Aim:
Filter the records below to every line that contains the string "part", treating uppercase and lowercase as different. Copy each matching line in full.

(Dataset excerpts)
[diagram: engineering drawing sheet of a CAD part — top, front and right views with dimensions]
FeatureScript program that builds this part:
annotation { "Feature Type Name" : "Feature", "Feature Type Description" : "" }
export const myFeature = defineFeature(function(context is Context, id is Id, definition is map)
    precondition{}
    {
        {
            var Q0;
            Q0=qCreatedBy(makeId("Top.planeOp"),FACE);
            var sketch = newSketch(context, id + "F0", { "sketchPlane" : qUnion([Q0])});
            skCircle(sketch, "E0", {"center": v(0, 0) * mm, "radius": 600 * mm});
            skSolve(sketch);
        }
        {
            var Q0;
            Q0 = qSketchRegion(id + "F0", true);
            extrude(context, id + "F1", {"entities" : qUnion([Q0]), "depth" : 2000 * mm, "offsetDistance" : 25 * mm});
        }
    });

Answer below:
[diagram: engineering drawing sheet of a CAD part — top, front and right views with dimensions]
FeatureScript program that builds this part:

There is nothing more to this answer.